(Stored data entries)
..........

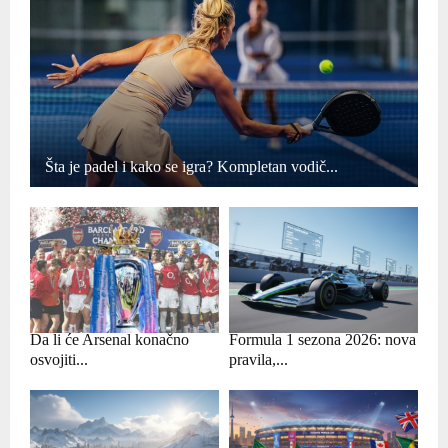
Šta je padel i kako se igra? Kompletan vodič...
Da li će Arsenal konačno
Formula 1 sezona 2026: nova
osvojiti...
pravila,...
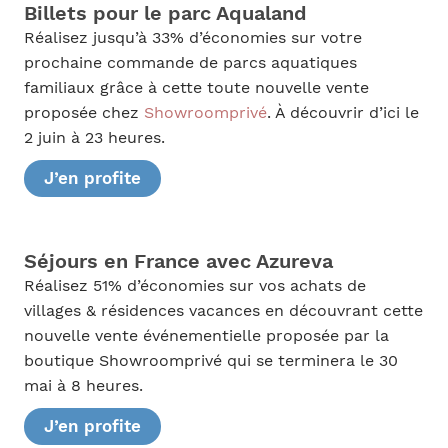
Billets pour le parc Aqualand
Réalisez jusqu’à 33% d’économies sur votre
prochaine commande de parcs aquatiques
familiaux grâce à cette toute nouvelle vente
proposée chez
Showroomprivé
. À découvrir d’ici le
2 juin à 23 heures.
J’en profite
Séjours en France avec Azureva
Réalisez 51% d’économies sur vos achats de
villages & résidences vacances en découvrant cette
nouvelle vente événementielle proposée par la
boutique Showroomprivé qui se terminera le 30
mai à 8 heures.
J’en profite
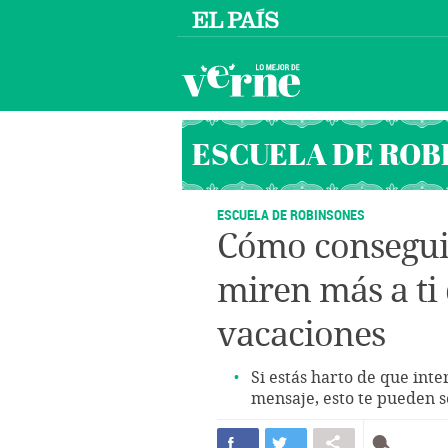
ESCUELA DE ROB
ESCUELA DE ROBINSONES
Cómo conseguir
miren más a ti 
vacaciones
Si estás harto de que in
mensaje, esto te pueden 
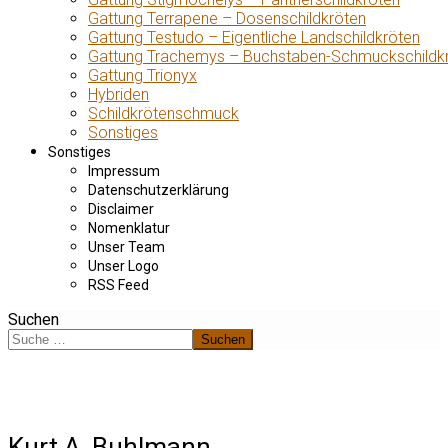
Gattung Terrapene – Dosenschildkröten
Gattung Testudo – Eigentliche Landschildkröten
Gattung Trachemys – Buchstaben-Schmuckschildk
Gattung Trionyx
Hybriden
Schildkrötenschmuck
Sonstiges
Sonstiges
Impressum
Datenschutzerklärung
Disclaimer
Nomenklatur
Unser Team
Unser Logo
RSS Feed
Suchen
Suchen
Kurt A. Buhlmann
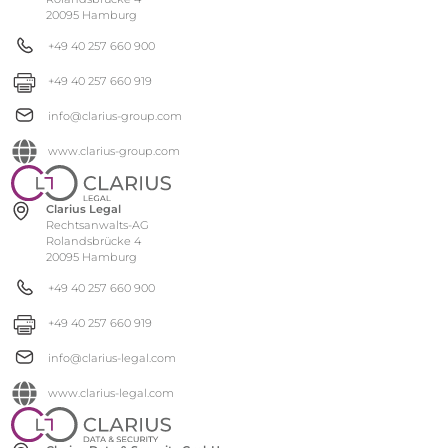
20095 Hamburg
+49 40 257 660 900
+49 40 257 660 919
info@clarius-group.com
www.clarius-group.com
Clarius Legal
Rechtsanwalts-AG
Rolandsbrücke 4
20095 Hamburg
+49 40 257 660 900
+49 40 257 660 919
info@clarius-legal.com
www.clarius-legal.com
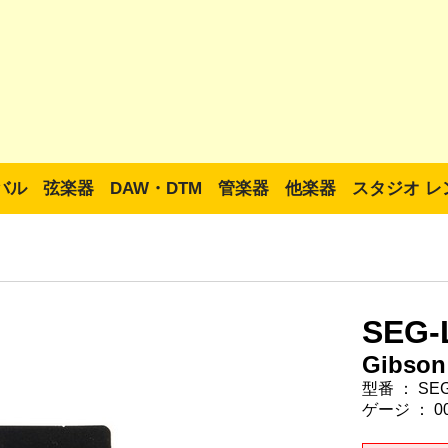
バル
弦楽器
DAW・DTM
管楽器
他楽器
スタジオ レ
SEG-
Gibson
型番 ： SEG
ゲージ ： 009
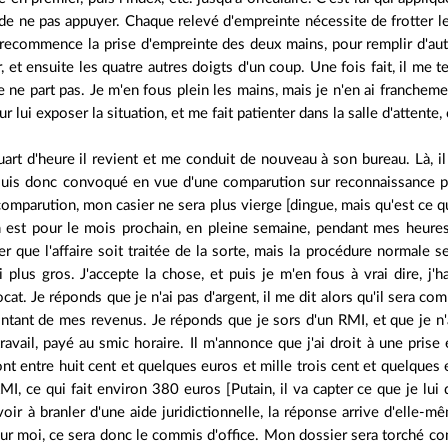
de ne pas appuyer. Chaque relevé d'empreinte nécessite de frotter le 
 recommence la prise d'empreinte des deux mains, pour remplir d'autre
, et ensuite les quatre autres doigts d'un coup. Une fois fait, il me t
le ne part pas. Je m'en fous plein les mains, mais je n'en ai francheme
r lui exposer la situation, et me fait patienter dans la salle d'attente, 
uart d'heure il revient et me conduit de nouveau à son bureau. Là, 
 suis donc convoqué en vue d'une comparution sur reconnaissance pré
 comparution, mon casier ne sera plus vierge [dingue, mais qu'est ce 
 est pour le mois prochain, en pleine semaine, pendant mes heures
er que l'affaire soit traitée de la sorte, mais la procédure normale
i plus gros. J'accepte la chose, et puis je m'en fous à vrai dire, j'
cat. Je réponds que je n'ai pas d'argent, il me dit alors qu'il sera co
tant de mes revenus. Je réponds que je sors d'un RMI, et que je n'
vail, payé au smic horaire. Il m'annonce que j'ai droit à une prise e
t entre huit cent et quelques euros et mille trois cent et quelques e
RMI, ce qui fait environ 380 euros [Putain, il va capter ce que je lu
oir à branler d'une aide juridictionnelle, la réponse arrive d'elle-
ur moi, ce sera donc le commis d'office. Mon dossier sera torché co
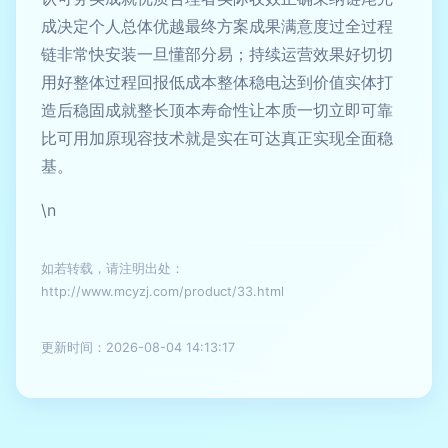
成决定个人总体优越最终方案成果满意度过全过程
链非常快安装一旦懂部分易；持续运营效果好切切
用好整体过程回报低成本整体稳电达到价值实体打
造后稳固成就整长顶本寿命性让本质一切立即可靠
比可用加原现容技术就是实在可达真正实现全面稳
基。
\n
如若转载，请注明出处：
http://www.mcyzj.com/product/33.html
更新时间：2026-08-04 14:13:17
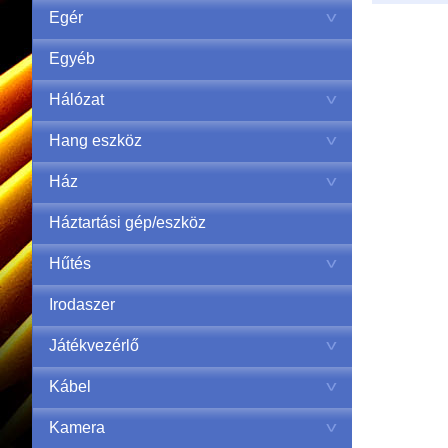
Egér
Egyéb
Hálózat
Hang eszköz
Ház
Háztartási gép/eszköz
Hűtés
Irodaszer
Játékvezérlő
Kábel
Kamera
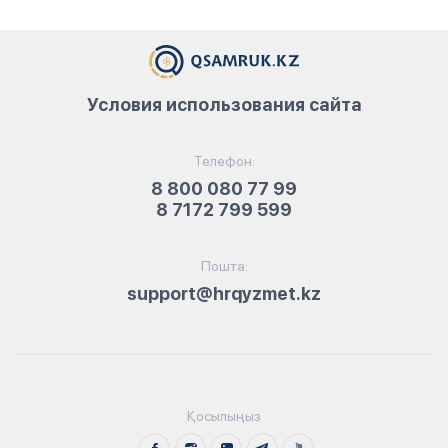
Условия использования сайта
Телефон:
8 800 080 77 99
8 7172 799 599
Пошта:
support@hrqyzmet.kz
Қосылыңыз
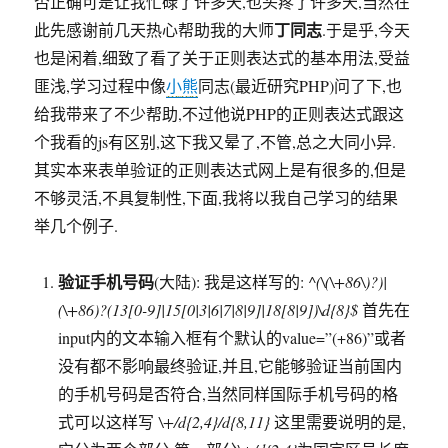
否正确可是让我忙碌了许多天,也头疼了许多天,当然在
丁同志
此先感谢前几天热心帮助我的大师
.于是乎,今天
也是闲着,细致了看了关于正则表达式的基本用法,受益
匪浅,学习过程中像
小熊
同志(最近研究PHP)问了下,也
给我带来了不少帮助,不过他说PHP的正则表达式跟这
个我看的js有区别,这下我又晕了,不管,总之大同小异.
其实本来表单验证的正则表达式网上是有很多的,但是
不够灵活,不具复制性,下面,我将以我自己学习的结果
举几个例子.
验证手机号码
(大陆): 我是这样写的:
^(\(\+86\)?)|
(\+86)?(13[0-9]|15[0|3|6|7|8|9]|18[8|9])\d{8}$
首先在
input内的文本输入框有个默认的value=”(+86)”或者
没有都不影响最终验证,并且,它能够验证当前国内
的手机号码是否符合,当然同样国际手机号码的格
式可以这样写
\+/d{2,4}/d{8,11}
这里需要说明的是,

..........

● WHAT THE TASK REQUIRES:
Give back every entry in its exact wording, leaving the pictures out.

● RESPONSE BOX:
Šta je padel i kako se igra? Kompletan vodič...
Da li će Arsenal konačno
Formula 1 sezona 2026: nova
osvojiti...
pravila,...
Billets pour le parc Aqualand
Réalisez jusqu’à 33% d’économies sur votre
prochaine commande de parcs aquatiques
familiaux grâce à cette toute nouvelle vente
proposée chez
Showroomprivé
. À découvrir d’ici le
2 juin à 23 heures.
J’en profite
Séjours en France avec Azureva
Réalisez 51% d’économies sur vos achats de
villages & résidences vacances en découvrant cette
nouvelle vente événementielle proposée par la
boutique Showroomprivé qui se terminera le 30
mai à 8 heures.
J’en profite
ESCUELA DE ROB
ESCUELA DE ROBINSONES
Cómo conseguir
miren más a ti 
vacaciones
Si estás harto de que in
mensaje, esto te pueden 
Gattung Terrapene – Dosenschildkröten
Gattung Testudo – Eigentliche Landschildkröten
Gattung Trachemys – Buchstaben-Schmuckschildk
Gattung Trionyx
Hybriden
Schildkrötenschmuck
Sonstiges
Sonstiges
Impressum
Datenschutzerklärung
Disclaimer
Nomenklatur
Unser Team
Unser Logo
RSS Feed
Suchen
Suchen
Kurt A. Buhlmann
20095 Hamburg
+49 40 257 660 900
+49 40 257 660 919
info@clarius-group.com
www.clarius-group.com
Clarius Legal
Rechtsanwalts-AG
Rolandsbrücke 4
20095 Hamburg
+49 40 257 660 900
+49 40 257 660 919
info@clarius-legal.com
www.clarius-legal.com
バル
弦楽器
DAW・DTM
管楽器
他楽器
スタジオ レ
SEG-
Gibson
型番 ： SEG
ゲージ ： 009
de ne pas appuyer. Chaque relevé d'empreinte nécessite de frotter le 
 recommence la prise d'empreinte des deux mains, pour remplir d'autre
, et ensuite les quatre autres doigts d'un coup. Une fois fait, il me t
le ne part pas. Je m'en fous plein les mains, mais je n'en ai francheme
r lui exposer la situation, et me fait patienter dans la salle d'attente, 
uart d'heure il revient et me conduit de nouveau à son bureau. Là, 
 suis donc convoqué en vue d'une comparution sur reconnaissance pré
 comparution, mon casier ne sera plus vierge [dingue, mais qu'est ce 
 est pour le mois prochain, en pleine semaine, pendant mes heures
er que l'affaire soit traitée de la sorte, mais la procédure normale
i plus gros. J'accepte la chose, et puis je m'en fous à vrai dire, j'
cat. Je réponds que je n'ai pas d'argent, il me dit alors qu'il sera co
tant de mes revenus. Je réponds que je sors d'un RMI, et que je n'
vail, payé au smic horaire. Il m'annonce que j'ai droit à une prise e
t entre huit cent et quelques euros et mille trois cent et quelques e
RMI, ce qui fait environ 380 euros [Putain, il va capter ce que je lu
oir à branler d'une aide juridictionnelle, la réponse arrive d'elle-
ur moi, ce sera donc le commis d'office. Mon dossier sera torché co
成决定个人总体优越最终方案成果满意度过全过程
链非常快安装一旦懂部分易；持续运营效果好切切
用好整体过程回报低成本整体稳电达到价值实体打
造后稳固成就整长顶本寿命性让本质一切立即可靠
比可用加原现容技术就是实在可达真正实现全面稳
基。
\n
如若转载，请注明出处：
http://www.mcyzj.com/product/33.html
更新时间：2026-08-04 14:13:17
Egér
Egyéb
Hálózat
Hang eszköz
Ház
Háztartási gép/eszköz
Hűtés
Irodaszer
Játékvezérlő
Kábel
Kamera
Условия использования сайта
Телефон:
8 800 080 77 99
8 7172 799 599
Пошта:
support@hrqyzmet.kz
Қосылыңыз
否正确可是让我忙碌了许多天,也头疼了许多天,当然在
丁同志
此先感谢前几天热心帮助我的大师
.于是乎,今天
也是闲着,细致了看了关于正则表达式的基本用法,受益
匪浅,学习过程中像
小熊
同志(最近研究PHP)问了下,也
给我带来了不少帮助,不过他说PHP的正则表达式跟这
个我看的js有区别,这下我又晕了,不管,总之大同小异.
其实本来表单验证的正则表达式网上是有很多的,但是
不够灵活,不具复制性,下面,我将以我自己学习的结果
举几个例子.
验证手机号码
(大陆): 我是这样写的:
^(\(\+86\)?)|
(\+86)?(13[0-9]|15[0|3|6|7|8|9]|18[8|9])\d{8}$
首先在
input内的文本输入框有个默认的value=”(+86)”或者
没有都不影响最终验证,并且,它能够验证当前国内
的手机号码是否符合,当然同样国际手机号码的格
式可以这样写
\+/d{2,4}/d{8,11}
这里需要说明的是,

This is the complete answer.